When converted to hours, I got around ten on most weeks, but due to my inconsistent work schedule it was all over the place. Over fifteen hours one week, five hours the next week…
I could have made a lot more money by working more, but my goal isn’t to work a low-wage job, it’s to develop games. Hence, I’ll take the smaller cash heap in exchange for invaluable practice.
That said, I’m glad I had work to get me out of the house—being alone most of the day is highly demotivating. However, 6 hours of work + commute followed by three hours of game development results in great progress and a steady income.
And another thing,
There was one other time sponge: hanging out with friends. While it can be easy to spend inordinate amounts of time messing around, we mostly had commutes between us. That means I wasn’t at risk of spending all my time away from development, but we met up pretty often and it was always worthwhile.
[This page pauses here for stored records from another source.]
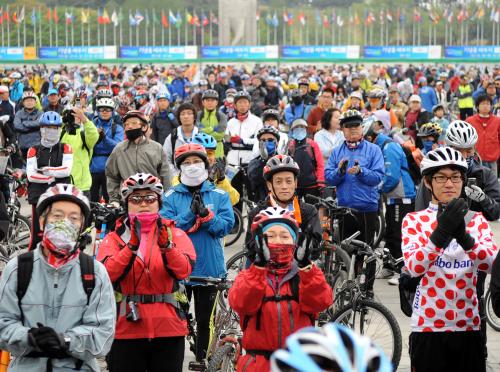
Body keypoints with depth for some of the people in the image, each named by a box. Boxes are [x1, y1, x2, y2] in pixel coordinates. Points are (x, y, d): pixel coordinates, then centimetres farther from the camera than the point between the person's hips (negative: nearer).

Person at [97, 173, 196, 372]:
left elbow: (184, 270, -12)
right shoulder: (114, 238, 6)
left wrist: (167, 245, -30)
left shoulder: (174, 234, 6)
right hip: (127, 328, 0)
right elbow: (107, 273, -13)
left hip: (168, 328, 0)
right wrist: (131, 246, -28)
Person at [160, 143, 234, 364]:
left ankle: (202, 359, 21)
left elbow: (226, 225, -7)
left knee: (204, 320, 10)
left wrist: (206, 214, -22)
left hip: (209, 267, 1)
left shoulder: (219, 195, 3)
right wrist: (190, 214, -22)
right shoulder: (171, 196, 1)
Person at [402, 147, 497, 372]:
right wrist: (441, 233, -31)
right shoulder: (414, 220, 0)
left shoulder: (476, 220, 7)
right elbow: (414, 267, -16)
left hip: (468, 326, 2)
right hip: (428, 325, -2)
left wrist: (464, 237, -27)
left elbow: (491, 265, -9)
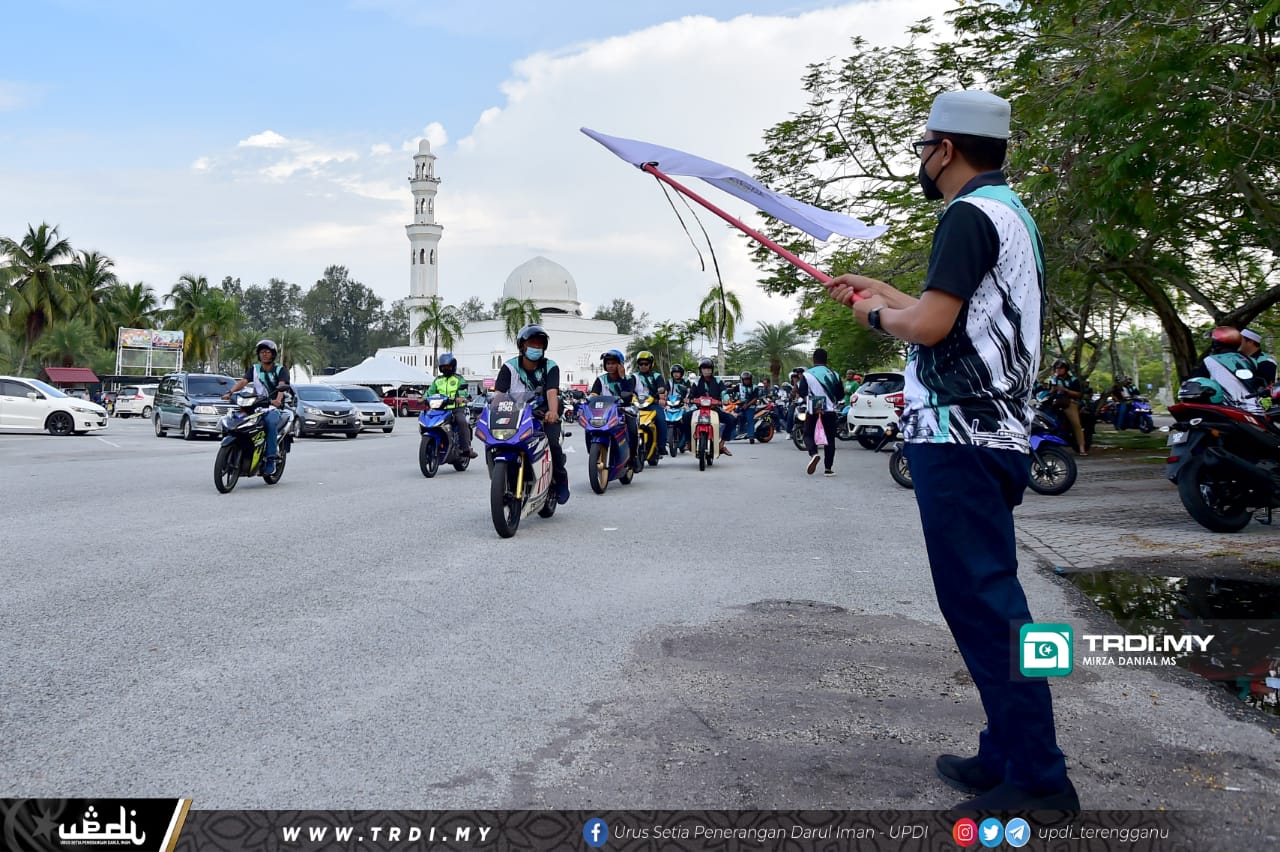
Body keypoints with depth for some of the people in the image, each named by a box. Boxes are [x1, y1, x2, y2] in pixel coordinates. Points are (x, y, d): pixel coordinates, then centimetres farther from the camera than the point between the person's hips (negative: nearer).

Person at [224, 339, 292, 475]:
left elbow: (282, 385, -14)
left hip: (274, 407, -4)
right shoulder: (254, 369, 16)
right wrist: (230, 392, -20)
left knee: (270, 421, -36)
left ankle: (271, 459, -33)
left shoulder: (280, 370, 5)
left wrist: (278, 400, -36)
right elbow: (242, 382, 0)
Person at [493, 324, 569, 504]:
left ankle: (561, 479, -1)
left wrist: (553, 412, -41)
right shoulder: (509, 367, 1)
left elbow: (552, 392, -20)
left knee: (552, 443, -27)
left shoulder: (551, 367, -2)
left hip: (544, 414, -1)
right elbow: (498, 392, -10)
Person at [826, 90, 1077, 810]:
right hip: (994, 432, 10)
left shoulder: (970, 215, -10)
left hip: (959, 437, -10)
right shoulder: (1010, 212, 21)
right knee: (986, 596, 13)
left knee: (983, 602, -8)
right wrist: (881, 289, 32)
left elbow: (928, 324, -20)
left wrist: (877, 314, 0)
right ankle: (1009, 754, 20)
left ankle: (1038, 779, -2)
In fact, the best game I developed all summer was a party for those friends.
(Warning: long description that doesn’t do it justice)
Eleven people came to the Ready Player One themed party. “The first clue is on the computer.” On my desktop was a book, open to a page about a Macintosh game (Through the Looking Glass). On the other side of the room (set up as an arcade, with several 80’s games playing on a half-dozen TV’s) were several stacks of floppy disks. Lift up the one mentioned in the above book, and you’ll find the next clue. Go outside, use the longbow with foam-tipped arrows to hit the target, and it makes a loud electronic sound. Trigger the sound three times, you’ll receive the next clue. Go back inside, two people have to beat the high score in Joust. Finally, you’ll piece together a URL that goes to the first gate. After another set of challenges, the second gate.
I had the joy of both antagonizing the players to make it challenging, and subtly guiding them in the right direction with indirect hints. Sometimes, I dropped a hint in the form of a question to players who were less involved, which would both involve them (exciting for them and me) and the info would be exciting for everyone who wanted to progress. I was more antagonistic at first, but found that it was so much more fun to help them. Not to mention, the challenges were hard enough that it took all day anyway.
Yet another set of clues and challenges lead everyone to the third gate, and the final challenge. It was all co-op, until now. A die is rolled, and you are assigned a challenge based on that, which you might pass or might fail. Those players not eliminated (four remained) had to settle it.. IN SMASH. One of the four got another person to play in his stead. The other players started calling him a sixer, and ganged up on him, but his Smash skills were too much. Despite one player using his extra life (a unique red quarter, which he won at the previous year’s summer party), the “sixer” won. The winner got a shiny Bitcoin Coin, worth over fifty… cents. They also got twenty bucks, just to make it more worthwhile. We also watched the movie in two parts throughout the day, and the whole adventure lasted over eight hours from the first event to the end of the challenge. It was a really epic build-up throughout the day.
So ended the last of six epic summer parties (2013-2018), and it was the best one yet. It may be the best experience I have ever crafted, but it’s not replayable.
RIP summer, it was a good one. Now begins the hardest semester of my life.
- Money is helpful
- Working on something you love is worth a financial hit (but not financial ruin)
- In the end, it’s always about balance. Too much development will kill you, too little development leaves you with nothing.
- Humans are social, devote time to take care of that need.
- More man-hours on a project is superior to more weeks on a project.
- Life isn’t about money, but it’s not about work either. There’s no game gods that reward you for doing good work. If you’re a game developer, you are ultimately working for your players. Treat them with love and respect.